Eier sind in den Regalen der großen Supermärkte selten. Seit einigen Jahren ist ihr Verbrauch gestiegen, was zu Engpässen führt. Aber die Produktion ist bei den Produzenten in der Region nicht rückläufig.
Seit einigen Wochen ist die Eierabteilung in den großen Supermärkten, wie zum Beispiel in einigen Läden der Genossenschaft Migros Neuchâtel-Fribourg, ausverkauft. Dies wäre laut der Marke auf einen Anstieg der Nachfrage zurückzuführen. Insbesondere, da es sich um eine proteinreiche Alternative zu Fleisch handelt.

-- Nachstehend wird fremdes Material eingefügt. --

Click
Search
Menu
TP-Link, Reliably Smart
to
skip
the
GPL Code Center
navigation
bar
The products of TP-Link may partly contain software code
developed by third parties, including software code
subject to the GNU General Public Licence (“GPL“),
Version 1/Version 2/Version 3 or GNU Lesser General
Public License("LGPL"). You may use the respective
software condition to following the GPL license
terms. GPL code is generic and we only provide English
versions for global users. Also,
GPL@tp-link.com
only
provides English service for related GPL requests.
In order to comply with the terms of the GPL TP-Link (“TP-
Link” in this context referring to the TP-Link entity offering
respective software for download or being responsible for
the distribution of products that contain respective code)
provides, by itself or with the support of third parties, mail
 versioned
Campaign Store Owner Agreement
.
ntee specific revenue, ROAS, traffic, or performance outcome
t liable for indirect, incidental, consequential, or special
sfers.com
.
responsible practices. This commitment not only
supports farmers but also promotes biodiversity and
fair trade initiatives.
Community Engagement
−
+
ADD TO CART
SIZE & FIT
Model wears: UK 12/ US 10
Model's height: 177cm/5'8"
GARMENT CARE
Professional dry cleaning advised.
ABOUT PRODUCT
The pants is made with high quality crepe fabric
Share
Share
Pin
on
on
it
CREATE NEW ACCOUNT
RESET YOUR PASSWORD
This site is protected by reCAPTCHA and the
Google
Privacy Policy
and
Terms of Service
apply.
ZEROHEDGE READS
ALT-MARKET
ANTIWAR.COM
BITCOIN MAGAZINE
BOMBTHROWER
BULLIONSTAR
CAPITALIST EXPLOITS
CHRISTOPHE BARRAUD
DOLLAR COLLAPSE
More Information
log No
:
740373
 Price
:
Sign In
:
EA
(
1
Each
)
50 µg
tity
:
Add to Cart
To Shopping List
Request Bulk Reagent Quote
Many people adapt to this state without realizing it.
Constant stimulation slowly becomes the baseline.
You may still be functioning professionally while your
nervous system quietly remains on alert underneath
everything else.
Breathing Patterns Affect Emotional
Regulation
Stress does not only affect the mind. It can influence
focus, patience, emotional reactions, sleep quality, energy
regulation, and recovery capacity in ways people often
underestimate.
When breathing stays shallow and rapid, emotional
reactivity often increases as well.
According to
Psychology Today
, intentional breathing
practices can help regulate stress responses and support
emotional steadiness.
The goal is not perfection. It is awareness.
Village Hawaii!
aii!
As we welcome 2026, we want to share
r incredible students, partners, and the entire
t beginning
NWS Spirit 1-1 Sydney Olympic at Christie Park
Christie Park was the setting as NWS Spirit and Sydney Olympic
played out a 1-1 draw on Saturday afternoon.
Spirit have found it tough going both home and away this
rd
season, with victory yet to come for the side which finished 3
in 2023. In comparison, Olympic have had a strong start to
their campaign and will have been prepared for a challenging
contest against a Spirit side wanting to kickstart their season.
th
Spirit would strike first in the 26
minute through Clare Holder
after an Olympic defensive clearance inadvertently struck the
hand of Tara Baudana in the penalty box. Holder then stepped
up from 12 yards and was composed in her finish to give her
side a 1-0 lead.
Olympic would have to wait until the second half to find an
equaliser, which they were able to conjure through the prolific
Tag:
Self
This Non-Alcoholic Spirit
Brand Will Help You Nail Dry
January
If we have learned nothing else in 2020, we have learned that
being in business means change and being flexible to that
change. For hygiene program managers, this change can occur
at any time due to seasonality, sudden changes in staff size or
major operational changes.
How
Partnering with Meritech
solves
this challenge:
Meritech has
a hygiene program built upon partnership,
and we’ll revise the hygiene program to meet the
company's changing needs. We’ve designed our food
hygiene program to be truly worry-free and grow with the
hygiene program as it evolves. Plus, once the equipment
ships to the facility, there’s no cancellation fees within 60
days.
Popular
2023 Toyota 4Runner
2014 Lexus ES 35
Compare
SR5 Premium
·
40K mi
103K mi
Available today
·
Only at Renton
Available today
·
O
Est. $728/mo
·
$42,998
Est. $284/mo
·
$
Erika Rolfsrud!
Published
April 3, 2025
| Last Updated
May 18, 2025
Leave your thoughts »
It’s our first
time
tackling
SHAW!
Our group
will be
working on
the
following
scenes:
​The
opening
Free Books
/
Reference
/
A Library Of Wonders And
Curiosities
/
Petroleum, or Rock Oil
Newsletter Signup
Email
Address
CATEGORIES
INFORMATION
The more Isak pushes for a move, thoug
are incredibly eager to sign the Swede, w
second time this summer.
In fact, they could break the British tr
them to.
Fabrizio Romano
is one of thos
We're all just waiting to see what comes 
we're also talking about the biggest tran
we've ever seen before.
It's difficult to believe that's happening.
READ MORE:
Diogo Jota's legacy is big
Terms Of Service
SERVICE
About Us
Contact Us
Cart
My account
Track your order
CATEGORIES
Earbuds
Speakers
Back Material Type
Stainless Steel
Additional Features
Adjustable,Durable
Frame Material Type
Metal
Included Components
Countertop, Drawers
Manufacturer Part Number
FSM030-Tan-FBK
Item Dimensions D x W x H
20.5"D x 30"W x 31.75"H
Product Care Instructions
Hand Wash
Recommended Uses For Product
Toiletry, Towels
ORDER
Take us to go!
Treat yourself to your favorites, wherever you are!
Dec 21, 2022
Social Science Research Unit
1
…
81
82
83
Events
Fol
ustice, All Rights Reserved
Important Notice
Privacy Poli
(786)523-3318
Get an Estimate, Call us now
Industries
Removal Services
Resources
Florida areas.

Die Eierproduktion wird nicht schwächer, aber ausländische Eier können wettbewerbsfähig sein. "Ja, es ist klar, dass wir den Wettbewerb mit ausländischen Produzenten spüren, aber derzeit nicht, denn ihre Eier sind fast zu unserem Preis", erklärt Claude-Eric Robert. Landwirt auf dem Bauernhof Les Tourbières au Joratel - der den Direktverkauf anbietet - und Partner des großen Einzelhandels. Für ihn ist das Problem des mangelnden Angebots in den großen Supermärkten kein Problem, es gibt durchaus genügend Produzenten, die Eier liefern können.
Der zunehmende Eierkonsum ist kein neues Phänomen. Aber nach den Feiertagen zum Jahresende gibt es bei der Genossenschaft Migros Neuchâtel-Fribourg Versorgungsprobleme. Es gibt jedoch eine Lösung, die die Regale der Geschäfte wieder füllen könnte.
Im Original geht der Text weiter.